§ **THE PROBLEM**: Without any pictures, restate the full set of records below exactly.

§ **RECORDS SHOWN**:
▬▬▬▬▬▬▬▬▬▬

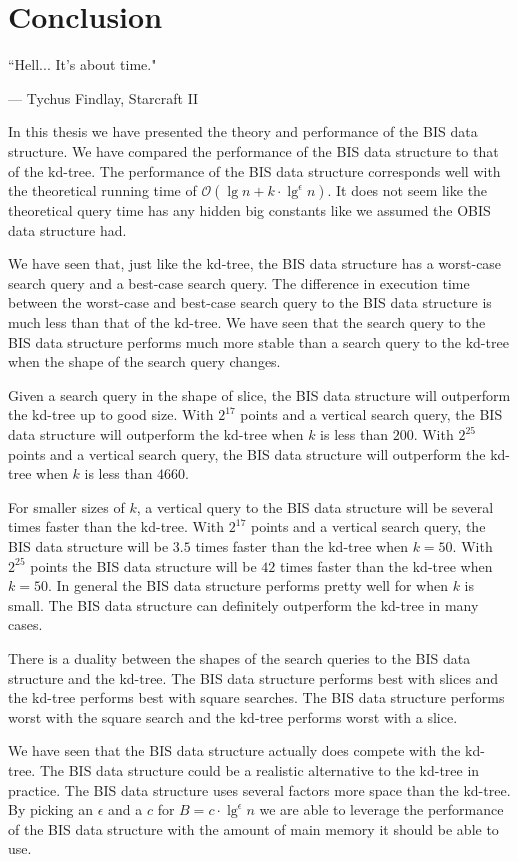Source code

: \chapter{Conclusion}
\label{ch:conclusion}


\epigraph{``Hell... It's about time."}{--- \textup{Tychus Findlay}, Starcraft II}

In this thesis we have presented the theory and performance of the BIS data structure. We have compared the performance of the BIS data structure to that of the kd-tree. The performance of the BIS data structure corresponds well with the theoretical running time of $\mathcal{O}(\lg n + k\cdot\lg^\epsilon n)$. It does not seem like the theoretical query time has any hidden big constants like we assumed the OBIS data structure had.

We have seen that, just like the kd-tree, the BIS data structure has a worst-case search query and a best-case search query. The difference in execution time between the worst-case and best-case search query to the BIS data structure is much less than that of the kd-tree. We have seen that the search query to the BIS data structure performs much more stable than a search query to the kd-tree when the shape of the search query changes.

Given a search query in the shape of slice, the BIS data structure will outperform the kd-tree up to good size. With $2^{17}$ points and a vertical search query, the BIS data structure will outperform the kd-tree when $k$ is less than $200$. With $2^{25}$ points and a vertical search query, the BIS data structure will outperform the kd-tree when $k$ is less than $4660$. 

For smaller sizes of $k$, a vertical query to the BIS data structure will be several times faster than the kd-tree. With $2^{17}$ points and a vertical search query, the BIS data structure will be $3.5$ times faster than the kd-tree when $k = 50$. With $2^{25}$ points the BIS data structure will be $42$ times faster than the kd-tree when $k = 50$. In general the BIS data structure performs pretty well for when $k$ is small. The BIS data structure can definitely outperform the kd-tree in many cases.

There is a duality between the shapes of the search queries to the BIS data structure and the kd-tree. The BIS data structure performs best with slices and the kd-tree performs best with square searches. The BIS data structure performs worst with the square search and the kd-tree performs worst with a slice.

We have seen that the BIS data structure actually does compete with the kd-tree. The BIS data structure could be a realistic alternative to the kd-tree in practice. The BIS data structure uses several factors more space than the kd-tree. By picking an $\epsilon$ and a $c$ for $B = c\cdot\lg^\epsilon n$ we are able to leverage the performance of the BIS data structure with the amount of main memory it should be able to use.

▬▬▬▬▬▬▬▬▬▬

§ **FINISHED TASK**:
Source code

: \chapter{Conclusion}
\label{ch:conclusion}


\epigraph{``Hell... It's about time."}{--- \textup{Tychus Findlay}, Starcraft II}

In this thesis we have presented the theory and performance of the BIS data structure. We have compared the performance of the BIS data structure to that of the kd-tree. The performance of the BIS data structure corresponds well with the theoretical running time of $\mathcal{O}(\lg n + k\cdot\lg^\epsilon n)$. It does not seem like the theoretical query time has any hidden big constants like we assumed the OBIS data structure had.

We have seen that, just like the kd-tree, the BIS data structure has a worst-case search query and a best-case search query. The difference in execution time between the worst-case and best-case search query to the BIS data structure is much less than that of the kd-tree. We have seen that the search query to the BIS data structure performs much more stable than a search query to the kd-tree when the shape of the search query changes.

Given a search query in the shape of slice, the BIS data structure will outperform the kd-tree up to good size. With $2^{17}$ points and a vertical search query, the BIS data structure will outperform the kd-tree when $k$ is less than $200$. With $2^{25}$ points and a vertical search query, the BIS data structure will outperform the kd-tree when $k$ is less than $4660$. 

For smaller sizes of $k$, a vertical query to the BIS data structure will be several times faster than the kd-tree. With $2^{17}$ points and a vertical search query, the BIS data structure will be $3.5$ times faster than the kd-tree when $k = 50$. With $2^{25}$ points the BIS data structure will be $42$ times faster than the kd-tree when $k = 50$. In general the BIS data structure performs pretty well for when $k$ is small. The BIS data structure can definitely outperform the kd-tree in many cases.

There is a duality between the shapes of the search queries to the BIS data structure and the kd-tree. The BIS data structure performs best with slices and the kd-tree performs best with square searches. The BIS data structure performs worst with the square search and the kd-tree performs worst with a slice.

We have seen that the BIS data structure actually does compete with the kd-tree. The BIS data structure could be a realistic alternative to the kd-tree in practice. The BIS data structure uses several factors more space than the kd-tree. By picking an $\epsilon$ and a $c$ for $B = c\cdot\lg^\epsilon n$ we are able to leverage the performance of the BIS data structure with the amount of main memory it should be able to use.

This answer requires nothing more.